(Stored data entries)
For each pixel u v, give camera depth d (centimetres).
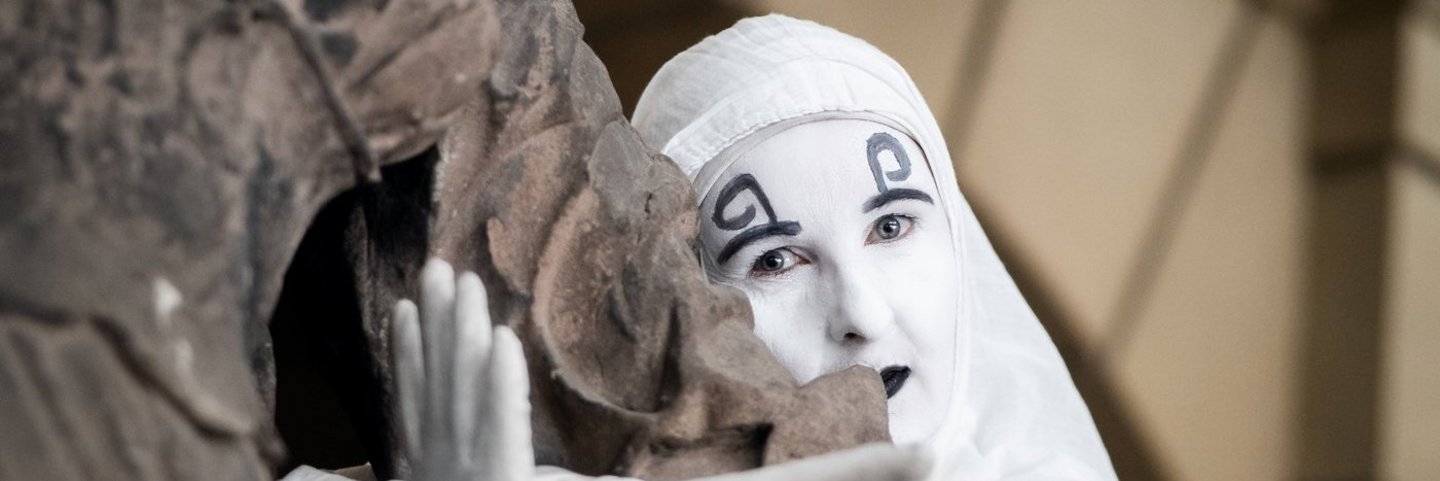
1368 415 324
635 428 125
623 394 129
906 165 170
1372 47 329
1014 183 289
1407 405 325
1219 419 317
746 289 167
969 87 285
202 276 104
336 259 134
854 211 166
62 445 97
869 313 162
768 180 167
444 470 112
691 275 133
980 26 285
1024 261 294
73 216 100
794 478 111
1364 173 329
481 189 130
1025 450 181
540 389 129
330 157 116
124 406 98
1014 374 195
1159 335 310
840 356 163
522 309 130
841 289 164
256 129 109
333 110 114
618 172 134
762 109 169
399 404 118
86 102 103
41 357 97
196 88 106
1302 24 328
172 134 105
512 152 130
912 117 174
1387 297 326
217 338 104
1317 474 327
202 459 100
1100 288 301
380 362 132
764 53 175
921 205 170
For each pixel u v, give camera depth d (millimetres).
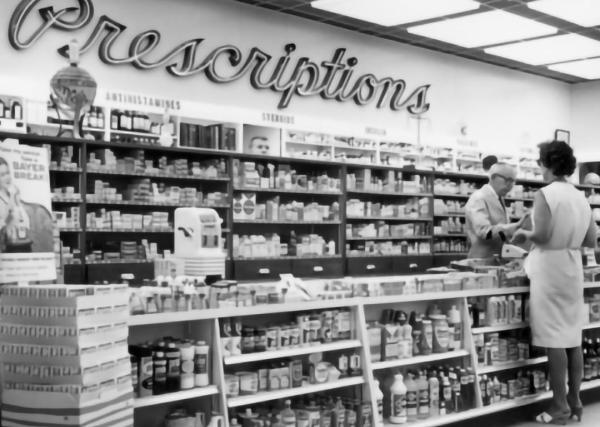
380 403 4727
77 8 8898
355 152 11469
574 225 5324
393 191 10992
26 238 3385
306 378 4379
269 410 4207
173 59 9812
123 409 3150
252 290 4160
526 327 5734
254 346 4133
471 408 5125
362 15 10828
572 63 13789
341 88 11719
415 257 11180
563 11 10359
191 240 5180
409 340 4867
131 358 3586
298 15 11078
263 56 10688
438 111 13180
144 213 8727
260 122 10172
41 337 2959
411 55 12758
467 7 10227
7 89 8016
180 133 9180
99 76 9141
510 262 6141
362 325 4566
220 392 3857
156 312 3709
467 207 6520
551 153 5418
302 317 4371
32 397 2939
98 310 3031
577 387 5516
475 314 5367
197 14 10062
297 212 9984
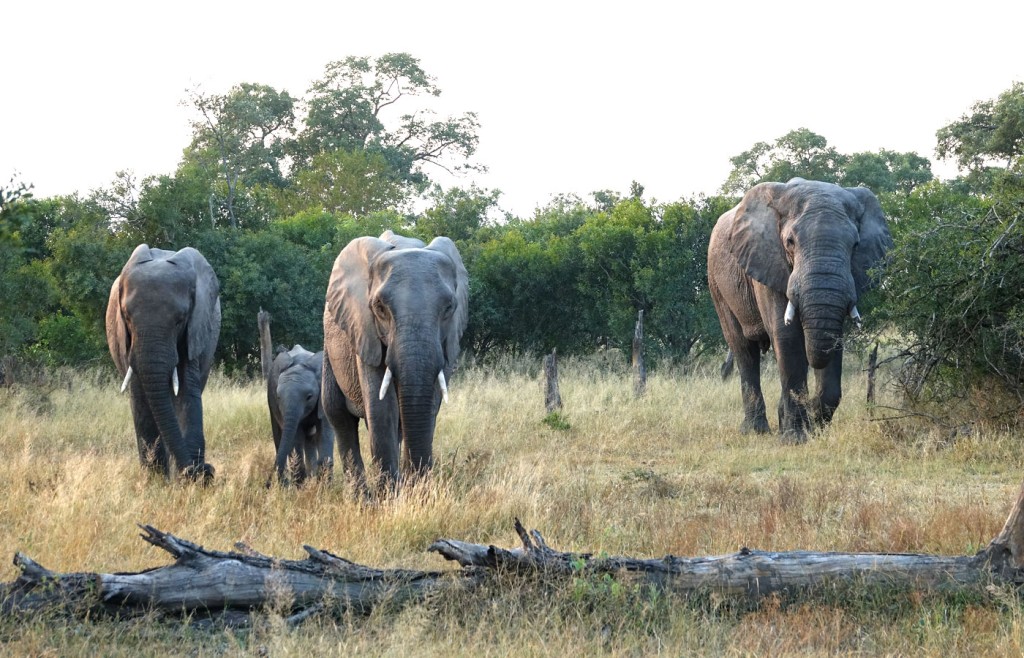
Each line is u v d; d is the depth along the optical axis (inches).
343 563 274.7
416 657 241.1
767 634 255.3
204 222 1070.4
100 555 328.5
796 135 2053.4
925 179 1993.1
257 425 689.0
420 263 416.8
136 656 245.3
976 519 346.0
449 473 448.8
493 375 866.1
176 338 500.7
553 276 1075.9
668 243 1005.2
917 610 267.7
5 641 247.4
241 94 2743.6
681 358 981.8
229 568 267.3
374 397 421.4
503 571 275.4
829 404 587.5
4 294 837.2
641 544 349.4
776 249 622.2
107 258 971.9
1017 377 554.3
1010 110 1481.3
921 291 557.0
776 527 351.6
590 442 614.2
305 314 1037.8
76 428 676.1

What you are asked to do. From the first line through the line with "471 408 5125", output those lines of the entries above exactly, and nothing else, with the pictures left out.

Response below.
For each pixel u v, give camera depth d (centimetres).
1368 415 324
635 428 125
623 394 129
906 165 170
1372 47 329
1014 183 289
1407 405 325
1219 419 317
746 289 167
969 87 285
202 276 104
336 259 134
854 211 166
62 445 97
869 313 162
768 180 167
444 470 112
691 275 133
980 26 285
1024 261 294
73 216 100
794 478 111
1364 173 329
481 189 130
1025 450 181
540 389 129
330 157 116
124 406 98
1014 374 195
1159 335 310
840 356 163
522 309 130
841 289 164
256 129 109
333 110 114
618 172 134
762 109 169
399 404 118
86 102 103
41 357 97
196 88 106
1302 24 328
172 134 105
512 152 130
912 117 174
1387 297 326
217 338 104
1317 474 327
202 459 100
1100 288 301
380 362 132
764 53 175
921 205 170
For each pixel u v, give camera depth d (millimetres).
380 403 4727
77 8 8898
355 152 11469
574 225 5324
393 191 10992
26 238 3385
306 378 4379
269 410 4207
173 59 9812
123 409 3150
252 290 4160
526 327 5734
254 346 4133
471 408 5125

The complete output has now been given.